**Aim of the task:** Give back only the lines between the one holding "FITS header cards" and the one holding "Sources detected: 124;", inclusive, with "catalogue" swapped for "catalog" and everything else unchanged.

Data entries
- - - -

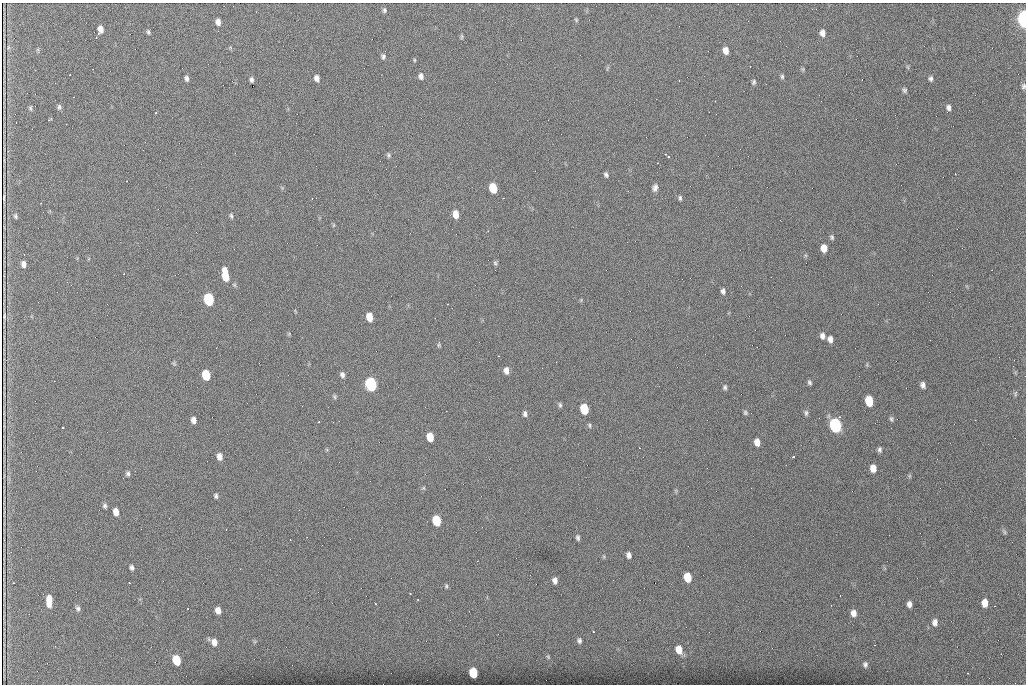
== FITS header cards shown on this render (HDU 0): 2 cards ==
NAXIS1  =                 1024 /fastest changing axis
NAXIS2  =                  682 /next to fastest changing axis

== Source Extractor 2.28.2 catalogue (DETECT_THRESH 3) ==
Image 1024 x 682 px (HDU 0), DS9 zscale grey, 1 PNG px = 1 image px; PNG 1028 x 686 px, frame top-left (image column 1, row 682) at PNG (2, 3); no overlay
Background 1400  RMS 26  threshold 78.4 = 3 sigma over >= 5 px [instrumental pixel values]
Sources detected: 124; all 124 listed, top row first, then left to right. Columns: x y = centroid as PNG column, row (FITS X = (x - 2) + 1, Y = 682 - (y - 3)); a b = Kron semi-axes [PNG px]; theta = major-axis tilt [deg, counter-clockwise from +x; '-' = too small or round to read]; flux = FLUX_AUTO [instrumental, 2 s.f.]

- - - -

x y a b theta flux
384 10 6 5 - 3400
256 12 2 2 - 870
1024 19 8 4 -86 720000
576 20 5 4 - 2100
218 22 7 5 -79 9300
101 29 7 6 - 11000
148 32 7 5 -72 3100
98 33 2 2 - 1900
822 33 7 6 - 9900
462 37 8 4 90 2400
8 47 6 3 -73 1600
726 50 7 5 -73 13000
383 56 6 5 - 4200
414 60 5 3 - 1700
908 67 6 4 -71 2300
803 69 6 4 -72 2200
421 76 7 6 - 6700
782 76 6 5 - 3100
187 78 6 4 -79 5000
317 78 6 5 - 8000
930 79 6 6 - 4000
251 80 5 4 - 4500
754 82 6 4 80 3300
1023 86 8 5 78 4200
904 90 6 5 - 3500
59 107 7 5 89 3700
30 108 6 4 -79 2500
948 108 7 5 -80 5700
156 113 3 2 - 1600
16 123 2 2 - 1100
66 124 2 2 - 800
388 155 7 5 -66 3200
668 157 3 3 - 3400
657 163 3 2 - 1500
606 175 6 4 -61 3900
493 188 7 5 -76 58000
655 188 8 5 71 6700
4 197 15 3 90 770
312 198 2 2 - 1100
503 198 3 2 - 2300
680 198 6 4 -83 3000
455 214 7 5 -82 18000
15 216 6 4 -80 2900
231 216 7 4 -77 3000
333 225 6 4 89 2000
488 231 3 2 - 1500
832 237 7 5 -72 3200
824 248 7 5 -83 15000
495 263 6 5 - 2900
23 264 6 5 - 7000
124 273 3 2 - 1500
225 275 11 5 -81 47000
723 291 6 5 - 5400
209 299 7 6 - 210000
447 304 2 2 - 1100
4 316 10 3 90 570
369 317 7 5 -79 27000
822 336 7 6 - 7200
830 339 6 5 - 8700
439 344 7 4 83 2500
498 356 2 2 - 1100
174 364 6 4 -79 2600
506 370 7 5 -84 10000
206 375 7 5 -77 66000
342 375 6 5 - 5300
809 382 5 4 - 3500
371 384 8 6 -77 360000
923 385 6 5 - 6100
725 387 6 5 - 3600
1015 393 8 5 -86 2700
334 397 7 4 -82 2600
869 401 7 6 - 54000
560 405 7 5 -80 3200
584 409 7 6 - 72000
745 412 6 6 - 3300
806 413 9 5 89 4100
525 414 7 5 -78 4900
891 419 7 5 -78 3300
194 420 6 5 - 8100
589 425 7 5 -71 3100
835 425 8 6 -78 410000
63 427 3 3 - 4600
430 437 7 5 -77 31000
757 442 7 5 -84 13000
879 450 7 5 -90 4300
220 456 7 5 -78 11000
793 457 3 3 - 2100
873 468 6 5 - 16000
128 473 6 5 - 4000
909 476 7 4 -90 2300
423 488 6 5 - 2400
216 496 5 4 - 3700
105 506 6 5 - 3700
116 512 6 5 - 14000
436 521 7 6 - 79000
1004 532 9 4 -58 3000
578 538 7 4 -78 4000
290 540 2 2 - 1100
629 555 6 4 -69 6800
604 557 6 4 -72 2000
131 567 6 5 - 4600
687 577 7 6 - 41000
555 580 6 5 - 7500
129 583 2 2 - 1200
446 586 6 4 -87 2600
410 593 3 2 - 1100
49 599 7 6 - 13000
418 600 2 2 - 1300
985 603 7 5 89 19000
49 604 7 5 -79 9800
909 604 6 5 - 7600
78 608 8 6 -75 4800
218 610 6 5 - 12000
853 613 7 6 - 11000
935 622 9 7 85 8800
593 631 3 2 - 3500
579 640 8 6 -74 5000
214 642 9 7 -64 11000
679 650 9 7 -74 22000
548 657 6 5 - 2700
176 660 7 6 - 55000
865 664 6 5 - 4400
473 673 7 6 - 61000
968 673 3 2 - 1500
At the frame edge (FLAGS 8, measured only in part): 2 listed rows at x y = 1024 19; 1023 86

- - - -

**Right answer:**
== FITS header cards shown on this render (HDU 0): 2 cards ==
NAXIS1  =                 1024 /fastest changing axis
NAXIS2  =                  682 /next to fastest changing axis

== Source Extractor 2.28.2 catalog (DETECT_THRESH 3) ==
Image 1024 x 682 px (HDU 0), DS9 zscale grey, 1 PNG px = 1 image px; PNG 1028 x 686 px, frame top-left (image column 1, row 682) at PNG (2, 3); no overlay
Background 1400  RMS 26  threshold 78.4 = 3 sigma over >= 5 px [instrumental pixel values]
Sources detected: 124; all 124 listed, top row first, then left to right. Columns: x y = centroid as PNG column, row (FITS X = (x - 2) + 1, Y = 682 - (y - 3)); a b = Kron semi-axes [PNG px]; theta = major-axis tilt [deg, counter-clockwise from +x; '-' = too small or round to read]; flux = FLUX_AUTO [instrumental, 2 s.f.]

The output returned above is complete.